We’ve now got an extra rule at the end of the file, Filename. I can’t stress this enough, watch your commas; OMeta#s errors are poor, and something like that can trip you up.

Our new rule looks complex, but is pretty simple. It uses the built-in LetterOrDigit rule, which matches a single letter or digit. We suffix that call with a + which (like regex) matches one or more instances; that match is then stored in a name variable. Following that is a single full-stop. Finally, another LetterOrDigit+, which matches our extension. We then concatenate those strings in our C# output.

Again, recompile your parser. Now your test should pass. It simply matches any filename with an extension (room for improvement here!).

Now we can bring the two together, so we can parse a whole line. Next test!

[Test]
public void ParsesFullFileLine()
{
  var result = Parse<FileStats>("3\t8\tmyFile.txt\r\n", x => x.FileStats);

  Assert.That(result.Additions, Is.EqualTo(3));
  Assert.That(result.Subtractions, Is.EqualTo(8));
  Assert.That(result.Filename, Is.EqualTo("myFile.txt"));
}

We need to update our FileStats class so it supports the filename.

public class FileStats
{
  public FileStats(int additions, int subtractions, string filename)
  {
    Additions = additions;
    Subtractions = subtractions;
    Filename = filename;
  }

  public int Additions { get; private set; }
  public int Subtractions { get; private set; }
  public string Filename { get; private set; }
}

Our grammar file is going to undergo a bit of refactoring too. We’re covered by tests, so why shouldn’t we? Our FileStats rule doesn’t really describe the whole line it should be matching. Really what we should have is a LineStats (that’s what our FileStats currently is) that just matches the numbers, then a FileStats that matches the numbers and the filename.
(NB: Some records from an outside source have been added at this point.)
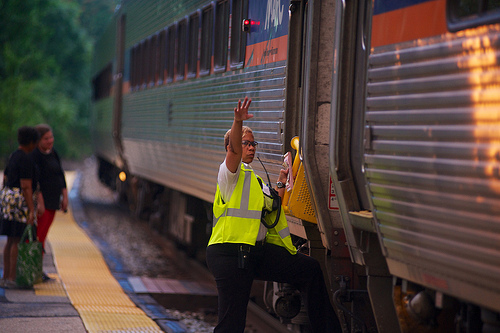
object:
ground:
[0, 189, 223, 333]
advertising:
[242, 0, 291, 69]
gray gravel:
[80, 157, 274, 333]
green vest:
[207, 162, 298, 255]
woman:
[30, 124, 68, 282]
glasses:
[242, 140, 258, 147]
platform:
[0, 169, 194, 333]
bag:
[15, 222, 42, 289]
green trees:
[0, 1, 109, 163]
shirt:
[31, 147, 67, 210]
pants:
[37, 209, 56, 255]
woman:
[204, 96, 343, 333]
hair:
[224, 125, 252, 152]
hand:
[234, 96, 254, 122]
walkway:
[126, 275, 274, 333]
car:
[90, 0, 500, 333]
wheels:
[127, 179, 210, 265]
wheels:
[263, 281, 310, 326]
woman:
[0, 126, 40, 290]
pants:
[206, 241, 343, 333]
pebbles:
[175, 305, 216, 333]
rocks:
[83, 169, 207, 281]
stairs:
[303, 119, 376, 333]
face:
[241, 132, 255, 164]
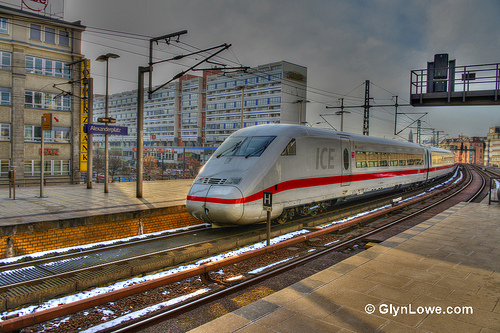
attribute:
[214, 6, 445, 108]
clouds — blue, white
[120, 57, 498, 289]
train — red and silver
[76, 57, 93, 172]
sign — yellow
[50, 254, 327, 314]
train tracks — snow covered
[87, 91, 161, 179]
sign — blue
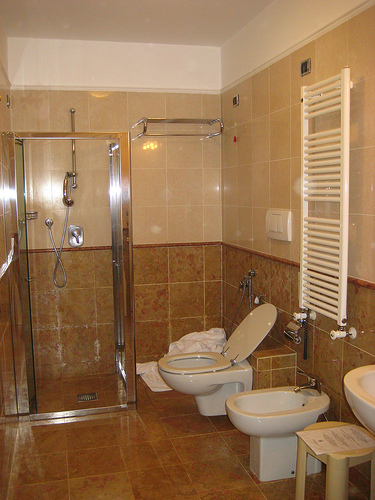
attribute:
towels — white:
[159, 322, 232, 356]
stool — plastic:
[289, 418, 372, 499]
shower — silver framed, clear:
[10, 127, 144, 419]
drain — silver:
[75, 389, 98, 404]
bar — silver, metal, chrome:
[129, 112, 228, 145]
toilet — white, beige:
[154, 300, 285, 420]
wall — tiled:
[5, 74, 293, 344]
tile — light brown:
[9, 90, 289, 242]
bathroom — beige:
[3, 66, 351, 240]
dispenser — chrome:
[275, 307, 315, 352]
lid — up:
[218, 297, 283, 366]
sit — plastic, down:
[155, 348, 234, 377]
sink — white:
[221, 375, 324, 487]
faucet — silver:
[290, 369, 327, 397]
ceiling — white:
[6, 5, 276, 46]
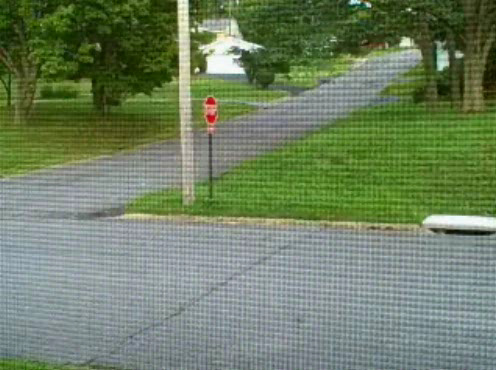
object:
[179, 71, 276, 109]
lot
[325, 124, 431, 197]
grass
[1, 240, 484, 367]
asphalt roads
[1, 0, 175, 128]
two trees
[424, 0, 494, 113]
two trees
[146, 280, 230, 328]
crack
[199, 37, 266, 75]
house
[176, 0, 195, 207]
wooden pole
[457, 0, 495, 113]
trees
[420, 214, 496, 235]
thing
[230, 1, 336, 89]
trees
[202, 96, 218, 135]
sign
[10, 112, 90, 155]
grass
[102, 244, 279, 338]
floor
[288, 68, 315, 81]
grass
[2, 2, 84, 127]
tree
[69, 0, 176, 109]
tree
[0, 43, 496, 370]
field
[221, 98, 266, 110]
small path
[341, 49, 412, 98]
hill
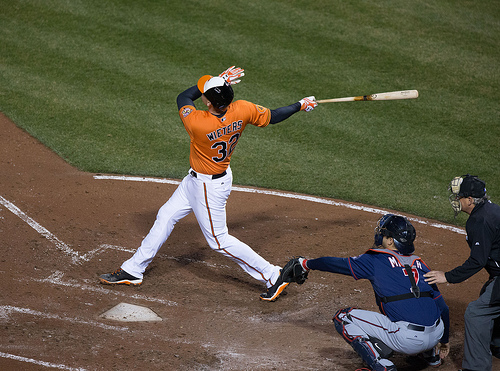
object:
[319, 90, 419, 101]
bat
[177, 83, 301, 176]
shirt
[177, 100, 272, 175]
jersey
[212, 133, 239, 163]
32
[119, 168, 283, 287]
pants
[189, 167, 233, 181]
belt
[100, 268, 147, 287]
shoes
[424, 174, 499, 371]
umpire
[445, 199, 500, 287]
shirt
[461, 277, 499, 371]
pants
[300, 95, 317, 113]
hand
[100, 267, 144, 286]
foot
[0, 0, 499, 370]
ground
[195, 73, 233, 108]
hat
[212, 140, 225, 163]
3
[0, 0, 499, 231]
grass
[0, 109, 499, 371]
ball field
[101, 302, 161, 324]
home base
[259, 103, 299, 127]
arms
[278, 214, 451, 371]
catcher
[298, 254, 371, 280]
arm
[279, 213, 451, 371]
player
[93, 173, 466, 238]
line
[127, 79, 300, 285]
uniform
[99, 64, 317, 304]
ballplayer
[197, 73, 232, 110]
cap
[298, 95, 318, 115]
gloves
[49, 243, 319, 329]
batters box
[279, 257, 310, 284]
mitt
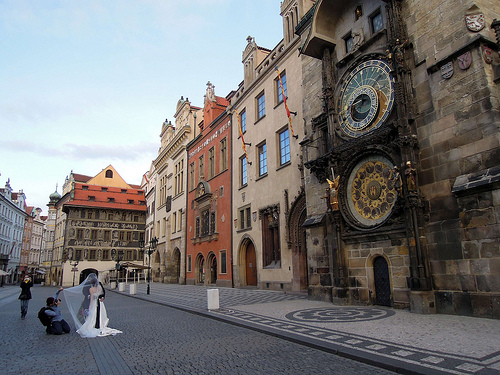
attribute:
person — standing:
[16, 274, 35, 319]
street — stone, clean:
[4, 280, 407, 372]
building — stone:
[291, 7, 499, 312]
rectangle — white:
[204, 286, 224, 312]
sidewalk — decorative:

ometa GitNumstatParser : Parser {
  FileStats = LineStats:lines '\t' Filename:name NewLine
    -> { new FileStats(
      lines[0].As<int>(),
      lines[1].As<int>(),
      name.As<string>()) },
  LineStats = Number:adds '\t' Number:subs
    -> { adds, subs },
  Filename = LetterOrDigit+:name '.' LetterOrDigit+:ext
    -> { name.As<string>() + "." + ext.As<string>() },
  NewLine = '\r' '\n'
}

So what we’ve done here is redo our FileStats rule as LineStats, which instead of creating an instance of the FileStats class, just returns an array of it’s two matches { adds, subs }; this encapsulates that particular bit of behavior. Next we’ve created our new FileStats rule, which calls our LineStats rule and captures the matches. It then matches a single tab, and the filename using our Filename rule, followed by a NewLine; these are then combined and pushed into the constructor for our FileStats class. We’ve defined NewLine at the end, and it simply matches the \r\n characters.
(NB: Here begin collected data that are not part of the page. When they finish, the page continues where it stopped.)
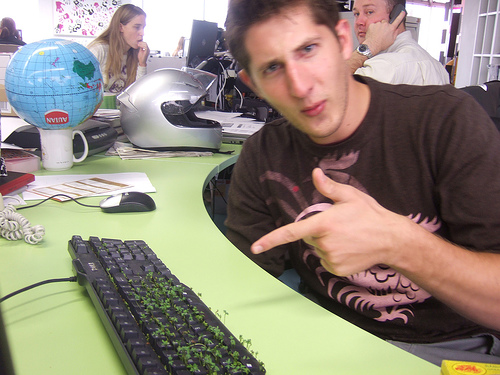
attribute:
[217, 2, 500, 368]
man — pointing, young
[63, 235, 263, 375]
keyboard — black, green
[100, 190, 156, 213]
mouse — wired, black, white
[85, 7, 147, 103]
woman — blonde, young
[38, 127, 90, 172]
mug — white, large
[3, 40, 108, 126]
globe — earth, sitting, blue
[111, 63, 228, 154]
helmet — silver, large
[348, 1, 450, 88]
man — looking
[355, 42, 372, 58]
watch — silver, gray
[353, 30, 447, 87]
shirt — white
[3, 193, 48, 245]
cord — twisted, tangled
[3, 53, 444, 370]
desk — curved, green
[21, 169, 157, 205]
paper — white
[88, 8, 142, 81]
hair — blonde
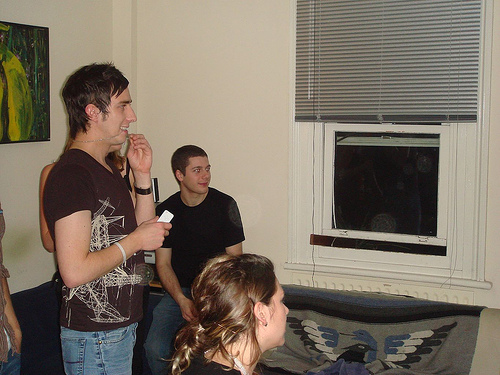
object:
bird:
[286, 317, 460, 374]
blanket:
[370, 323, 451, 347]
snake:
[339, 329, 377, 363]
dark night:
[356, 149, 419, 216]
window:
[330, 131, 440, 236]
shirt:
[156, 187, 246, 288]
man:
[142, 144, 245, 372]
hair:
[162, 253, 275, 375]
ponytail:
[157, 309, 209, 373]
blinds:
[294, 0, 481, 122]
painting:
[0, 20, 50, 144]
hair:
[171, 144, 209, 184]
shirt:
[43, 148, 145, 332]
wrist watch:
[134, 185, 152, 195]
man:
[42, 60, 172, 375]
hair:
[62, 61, 131, 140]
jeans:
[58, 322, 139, 372]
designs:
[61, 196, 144, 327]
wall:
[0, 0, 499, 313]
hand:
[135, 216, 172, 251]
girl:
[157, 252, 289, 374]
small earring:
[265, 324, 267, 327]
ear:
[254, 302, 269, 326]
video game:
[157, 210, 174, 223]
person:
[0, 207, 23, 374]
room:
[1, 1, 500, 374]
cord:
[312, 1, 315, 287]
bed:
[0, 281, 499, 375]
Rebuilding and running that test should now give success. We’re now able to completely parse a diff line. Only one thing left to do, parse multiple lines together.

[Test]
public void CanParseMultipleLines()
{
  var result = ParseList<FileStats>(
    "3\t8\tfile.txt\r\n" +
    "5\t1\tanotherFile.txt\r\n", x => x.FullFile);

  Assert.That(result.Count, Is.EqualTo(2));
  Assert.That(result[0].Filename, Is.EqualTo("file.txt"));
  Assert.That(result[0].Additions, Is.EqualTo(3));
  Assert.That(result[0].Subtractions, Is.EqualTo(8));
  Assert.That(result[1].Filename, Is.EqualTo("anotherFile.txt"));
  Assert.That(result[1].Additions, Is.EqualTo(5));
  Assert.That(result[1].Subtractions, Is.EqualTo(1));
}

Our final test is a bit longer than the others, but it’s simple. We pass in some multiline input, and then assert that we have two FileStat objects, and that they’re correctly formed.

For this test we’re using another helper method, which returns a list of rule matches.
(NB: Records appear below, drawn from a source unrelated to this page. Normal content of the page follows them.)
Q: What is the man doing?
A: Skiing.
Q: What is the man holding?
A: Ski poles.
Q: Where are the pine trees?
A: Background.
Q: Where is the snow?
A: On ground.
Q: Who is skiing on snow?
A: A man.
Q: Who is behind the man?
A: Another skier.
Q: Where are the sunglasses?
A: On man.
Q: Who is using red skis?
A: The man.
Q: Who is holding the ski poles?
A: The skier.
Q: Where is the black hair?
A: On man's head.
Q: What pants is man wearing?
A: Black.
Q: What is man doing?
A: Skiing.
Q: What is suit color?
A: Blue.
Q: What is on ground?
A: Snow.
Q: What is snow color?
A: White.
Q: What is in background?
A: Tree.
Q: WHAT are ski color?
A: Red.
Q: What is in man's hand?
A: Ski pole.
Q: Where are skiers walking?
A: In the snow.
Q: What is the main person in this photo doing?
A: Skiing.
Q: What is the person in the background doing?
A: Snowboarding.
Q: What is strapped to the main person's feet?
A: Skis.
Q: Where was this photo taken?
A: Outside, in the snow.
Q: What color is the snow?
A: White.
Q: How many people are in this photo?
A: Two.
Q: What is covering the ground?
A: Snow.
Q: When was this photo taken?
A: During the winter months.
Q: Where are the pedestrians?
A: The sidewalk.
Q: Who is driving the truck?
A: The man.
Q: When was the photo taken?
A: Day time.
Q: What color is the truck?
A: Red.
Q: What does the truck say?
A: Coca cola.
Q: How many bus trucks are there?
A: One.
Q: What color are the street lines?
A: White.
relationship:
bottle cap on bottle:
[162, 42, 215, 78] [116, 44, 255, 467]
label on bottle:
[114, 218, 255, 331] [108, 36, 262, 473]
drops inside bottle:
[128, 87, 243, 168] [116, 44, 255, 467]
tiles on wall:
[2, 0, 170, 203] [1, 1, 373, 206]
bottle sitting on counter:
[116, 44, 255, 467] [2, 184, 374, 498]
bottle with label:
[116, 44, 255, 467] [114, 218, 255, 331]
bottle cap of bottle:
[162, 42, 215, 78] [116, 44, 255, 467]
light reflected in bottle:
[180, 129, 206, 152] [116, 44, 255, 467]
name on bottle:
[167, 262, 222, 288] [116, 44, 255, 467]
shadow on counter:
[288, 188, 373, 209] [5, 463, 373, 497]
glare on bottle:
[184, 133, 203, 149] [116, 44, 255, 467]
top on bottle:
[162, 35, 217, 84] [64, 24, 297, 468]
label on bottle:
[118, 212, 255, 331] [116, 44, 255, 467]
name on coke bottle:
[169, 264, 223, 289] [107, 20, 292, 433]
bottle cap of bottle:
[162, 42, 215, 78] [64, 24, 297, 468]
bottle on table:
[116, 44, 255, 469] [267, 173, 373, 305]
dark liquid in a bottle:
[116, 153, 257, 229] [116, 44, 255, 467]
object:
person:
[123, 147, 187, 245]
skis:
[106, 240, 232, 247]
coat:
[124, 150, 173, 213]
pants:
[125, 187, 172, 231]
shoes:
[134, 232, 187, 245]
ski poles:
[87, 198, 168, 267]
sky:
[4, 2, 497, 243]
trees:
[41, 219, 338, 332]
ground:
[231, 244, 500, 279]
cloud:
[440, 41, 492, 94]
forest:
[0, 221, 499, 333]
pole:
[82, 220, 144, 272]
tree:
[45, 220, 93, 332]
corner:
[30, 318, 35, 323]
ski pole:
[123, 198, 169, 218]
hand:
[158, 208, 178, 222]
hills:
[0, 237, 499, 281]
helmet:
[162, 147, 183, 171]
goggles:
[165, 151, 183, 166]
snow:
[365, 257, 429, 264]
protected IList<T> ParseList<T>(string text, Func<GitNumstatParser, Rule<char>> ruleFetcher)
{
  return new List<T>(Grammars.ParseWith(text, ruleFetcher).ToIEnumerable<T>());
}

Again, this test will fail because we haven’t defined the FullFile rule. So again to the ometacs file.

FullFile = FileStats+:files -> { files },

All we do this time is add this rule to the top, which uses the + operator to match multiple FileStats rules. They’re then returned as they are so we can convert them to an enumerable.

That’s it, recompile and run, you should now be parsing full diff outputs with ease!

As you can see OMeta# is pretty easy, and it’s very easy to test drive. There are a few quirks to doing it that way (such as having to create the compiled grammar before your test will run), but it’s a lot smoother than I expected. The grammars are quite simple too, and there are some shortcuts you can take which help make things easier. The SharpDiff grammar currently stands at just 49 lines, and it’s capable of parsing 90% of the standard git output, not bad!

I’ll just introduce you to another little bit of syntax that can make things simpler. Our Filename rule matches filenames with extensions, but it doesn’t match filenames without! That could be a problem; however, instead of creating a new rule for this, you can create multiple patterns for a rule. Each pattern will get evaluated if the one before it fails.

So we can update our Filename rule to the following, which tries to match a filename with an extension, and if it can’t do that, it then tries without an extension.

Filename = LetterOrDigit+:name '.' LetterOrDigit+:ext
  -> { name.As<string>() + "." + ext.As<string>() }
         | LetterOrDigit+:name
  -> { name.As<string>() },